Before the Defenders of the Status Quo respond to this, it must be said that ESL students and children with severe special needs are NOT served by charters in the same proportions as the district.
And yet on the other hand, the Urban Youth experience demonstrated that many of the children with the greatest behavioral challenges were already being segregated by the district by being placed in special settings outside the regular schools and served by ACES or in alternative settings. Adult Ed. has been a dumping ground for challenged high schools students forever.

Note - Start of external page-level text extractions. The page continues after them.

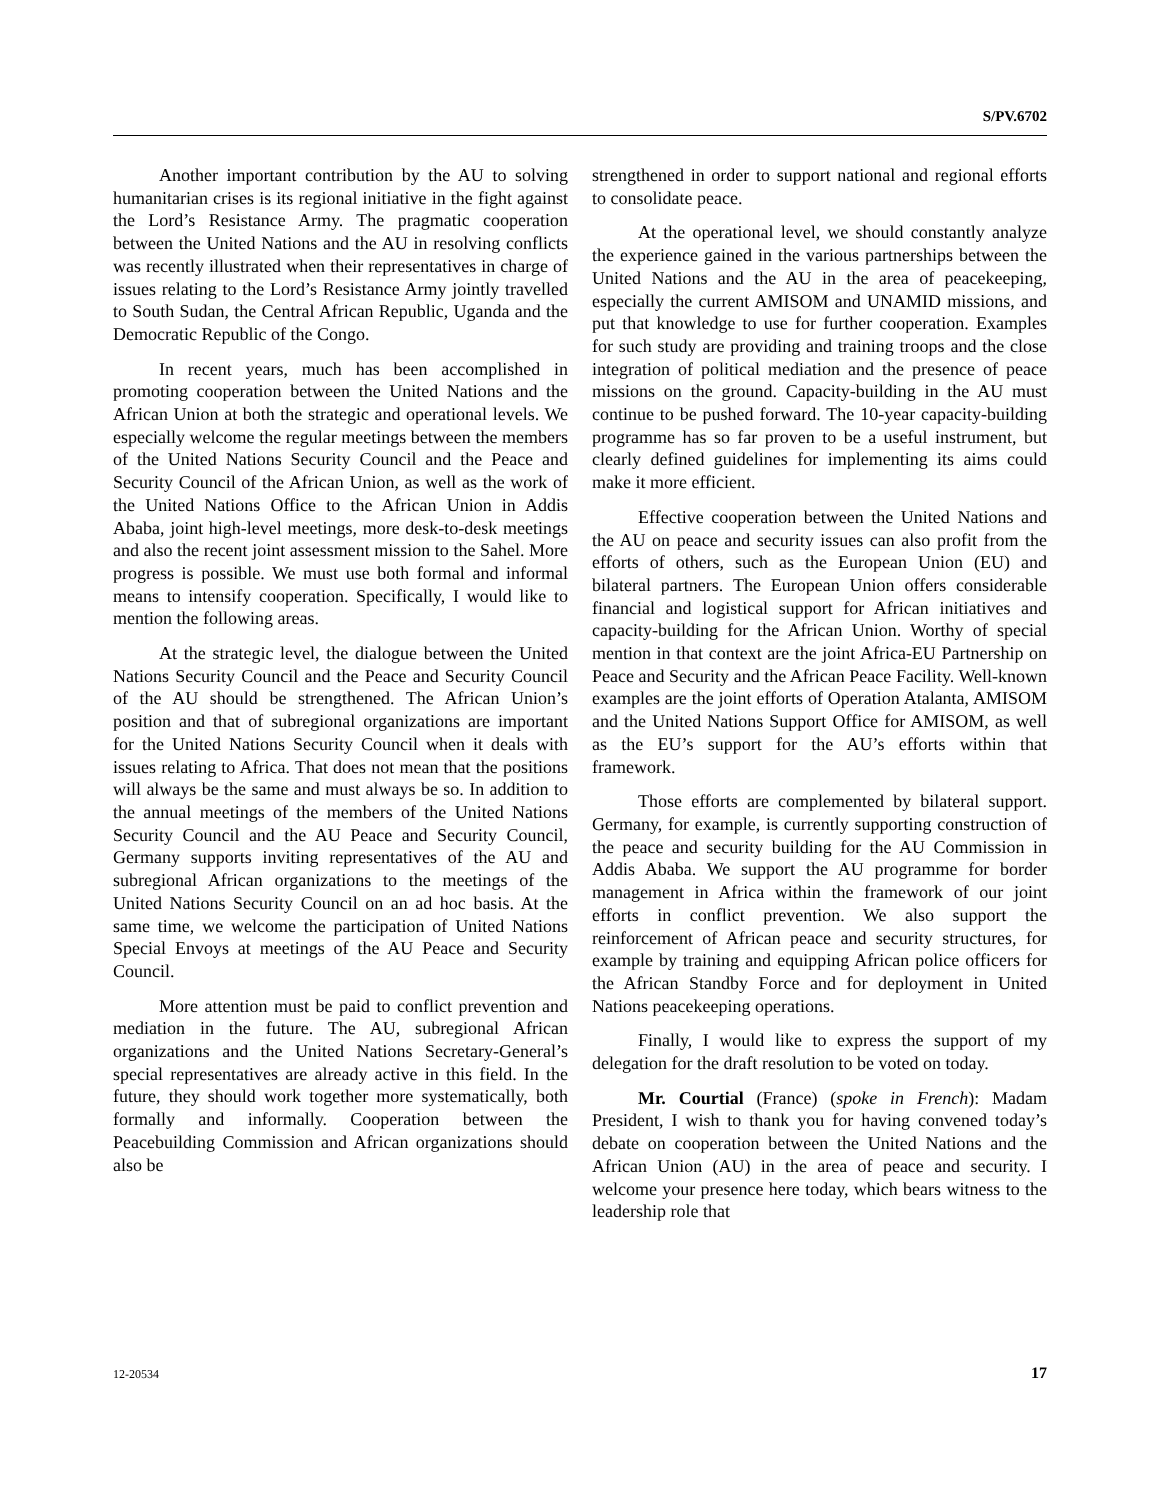S/PV.6702
Another important contribution by the AU to solving humanitarian crises is its regional initiative in the fight against the Lord’s Resistance Army. The pragmatic cooperation between the United Nations and the AU in resolving conflicts was recently illustrated when their representatives in charge of issues relating to the Lord’s Resistance Army jointly travelled to South Sudan, the Central African Republic, Uganda and the Democratic Republic of the Congo.
In recent years, much has been accomplished in promoting cooperation between the United Nations and the African Union at both the strategic and operational levels. We especially welcome the regular meetings between the members of the United Nations Security Council and the Peace and Security Council of the African Union, as well as the work of the United Nations Office to the African Union in Addis Ababa, joint high-level meetings, more desk-to-desk meetings and also the recent joint assessment mission to the Sahel. More progress is possible. We must use both formal and informal means to intensify cooperation. Specifically, I would like to mention the following areas.
At the strategic level, the dialogue between the United Nations Security Council and the Peace and Security Council of the AU should be strengthened. The African Union’s position and that of subregional organizations are important for the United Nations Security Council when it deals with issues relating to Africa. That does not mean that the positions will always be the same and must always be so. In addition to the annual meetings of the members of the United Nations Security Council and the AU Peace and Security Council, Germany supports inviting representatives of the AU and subregional African organizations to the meetings of the United Nations Security Council on an ad hoc basis. At the same time, we welcome the participation of United Nations Special Envoys at meetings of the AU Peace and Security Council.
More attention must be paid to conflict prevention and mediation in the future. The AU, subregional African organizations and the United Nations Secretary-General’s special representatives are already active in this field. In the future, they should work together more systematically, both formally and informally. Cooperation between the Peacebuilding Commission and African organizations should also be
strengthened in order to support national and regional efforts to consolidate peace.
At the operational level, we should constantly analyze the experience gained in the various partnerships between the United Nations and the AU in the area of peacekeeping, especially the current AMISOM and UNAMID missions, and put that knowledge to use for further cooperation. Examples for such study are providing and training troops and the close integration of political mediation and the presence of peace missions on the ground. Capacity-building in the AU must continue to be pushed forward. The 10-year capacity-building programme has so far proven to be a useful instrument, but clearly defined guidelines for implementing its aims could make it more efficient.
Effective cooperation between the United Nations and the AU on peace and security issues can also profit from the efforts of others, such as the European Union (EU) and bilateral partners. The European Union offers considerable financial and logistical support for African initiatives and capacity-building for the African Union. Worthy of special mention in that context are the joint Africa-EU Partnership on Peace and Security and the African Peace Facility. Well-known examples are the joint efforts of Operation Atalanta, AMISOM and the United Nations Support Office for AMISOM, as well as the EU’s support for the AU’s efforts within that framework.
Those efforts are complemented by bilateral support. Germany, for example, is currently supporting construction of the peace and security building for the AU Commission in Addis Ababa. We support the AU programme for border management in Africa within the framework of our joint efforts in conflict prevention. We also support the reinforcement of African peace and security structures, for example by training and equipping African police officers for the African Standby Force and for deployment in United Nations peacekeeping operations.
Finally, I would like to express the support of my delegation for the draft resolution to be voted on today.
Mr. Courtial (France) (spoke in French): Madam President, I wish to thank you for having convened today’s debate on cooperation between the United Nations and the African Union (AU) in the area of peace and security. I welcome your presence here today, which bears witness to the leadership role that
12-20534 17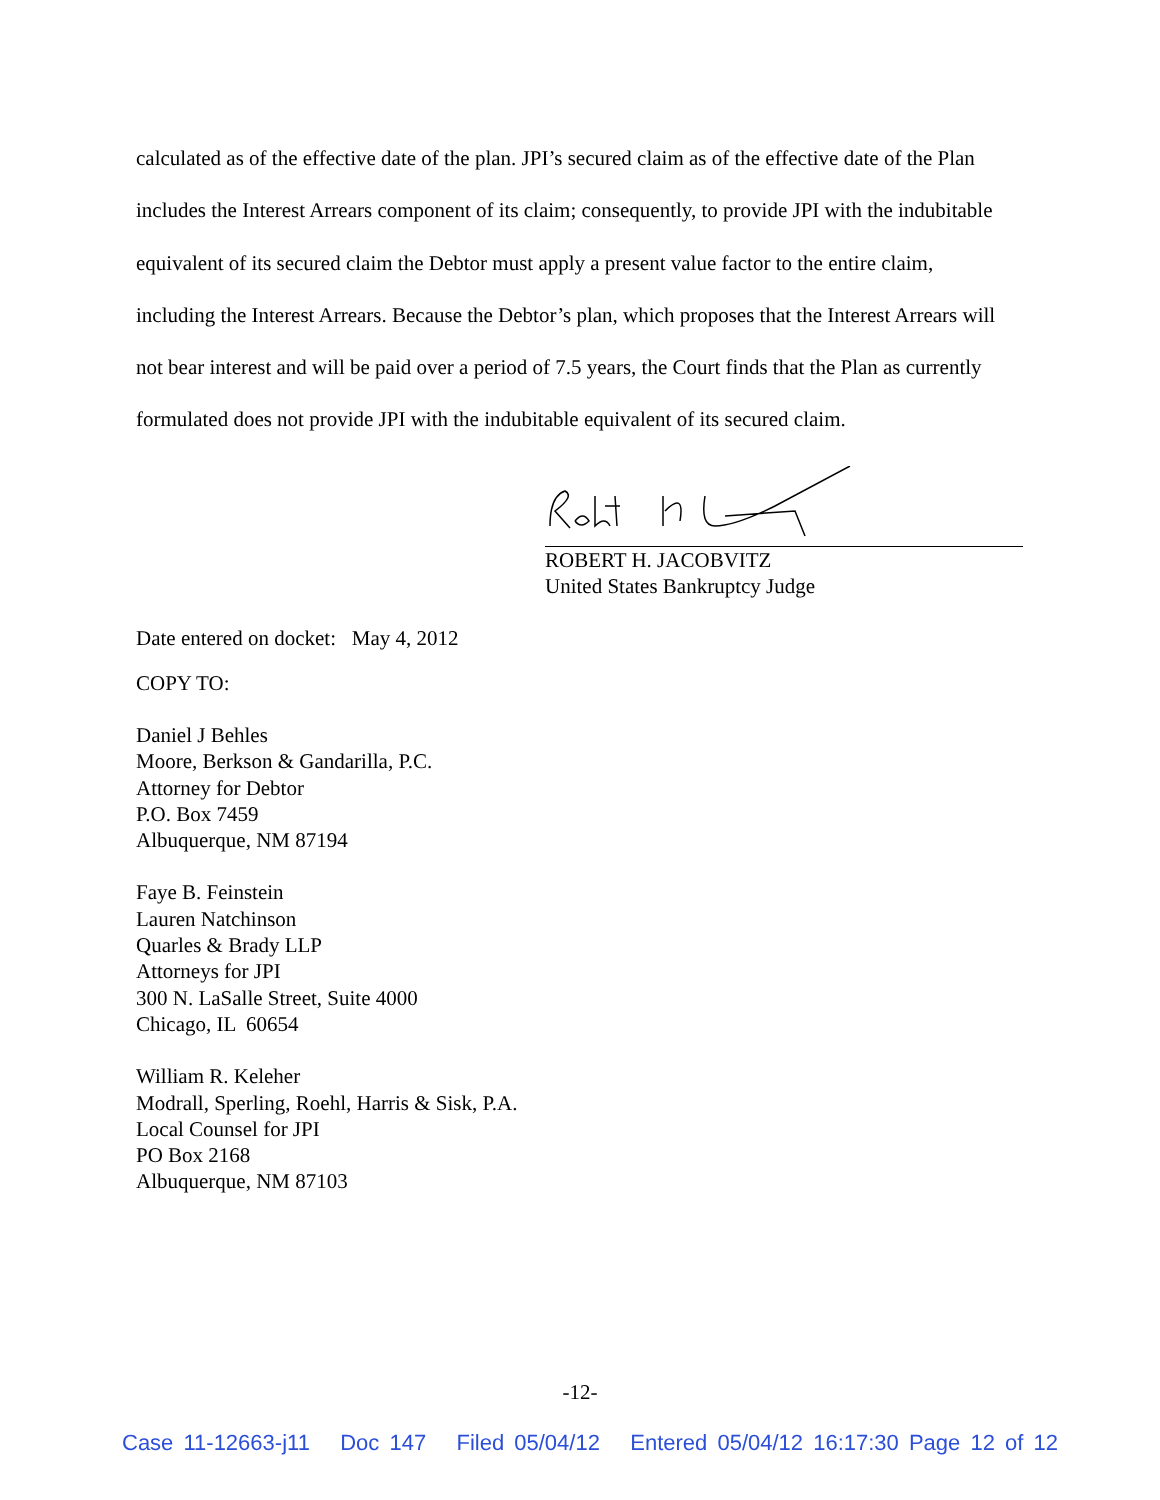calculated as of the effective date of the plan. JPI’s secured claim as of the effective date of the Plan includes the Interest Arrears component of its claim; consequently, to provide JPI with the indubitable equivalent of its secured claim the Debtor must apply a present value factor to the entire claim, including the Interest Arrears. Because the Debtor’s plan, which proposes that the Interest Arrears will not bear interest and will be paid over a period of 7.5 years, the Court finds that the Plan as currently formulated does not provide JPI with the indubitable equivalent of its secured claim.
ROBERT H. JACOBVITZ
United States Bankruptcy Judge
Date entered on docket: May 4, 2012
COPY TO:
Daniel J Behles
Moore, Berkson & Gandarilla, P.C.
Attorney for Debtor
P.O. Box 7459
Albuquerque, NM 87194
Faye B. Feinstein
Lauren Natchinson
Quarles & Brady LLP
Attorneys for JPI
300 N. LaSalle Street, Suite 4000
Chicago, IL 60654
William R. Keleher
Modrall, Sperling, Roehl, Harris & Sisk, P.A.
Local Counsel for JPI
PO Box 2168
Albuquerque, NM 87103
-12-
Case 11-12663-j11 Doc 147 Filed 05/04/12 Entered 05/04/12 16:17:30 Page 12 of 12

In this case, the district wisely brought Domus in as a public charter school operator to help the city manage a serious problem that had not been solved through the traditional system.
This out-source model ought to be accelerated. Here’s how:
1. Pass Money-Follows-The-Child legislation which will allow for equal and full funding of ALL schools of choice, be they neighborhood, magnet, or charter.
2. Require ALL schools to maintain the same stipulated high performance standards across the board, be they neighborhood, magnet, or charter.
3. Each year, for those schools that do not meet the pre-determined high performance standards, close and re-design the 5 lowest performing schools in the district which will shift the burden of managing the toughest schools from the BOE to outside proven operators. This will reduce the size of the existing portfolio of schools that the BOE currently manages and shares that burden with others who will do a far better job far more quickly.
For the sake of under-served children, their families, and taxpayers, the district needs to accelerate its reform strategy now.
Kids should not have to wait 10 years until the district’s performance finally improves to rival the best schools that we know are already out there.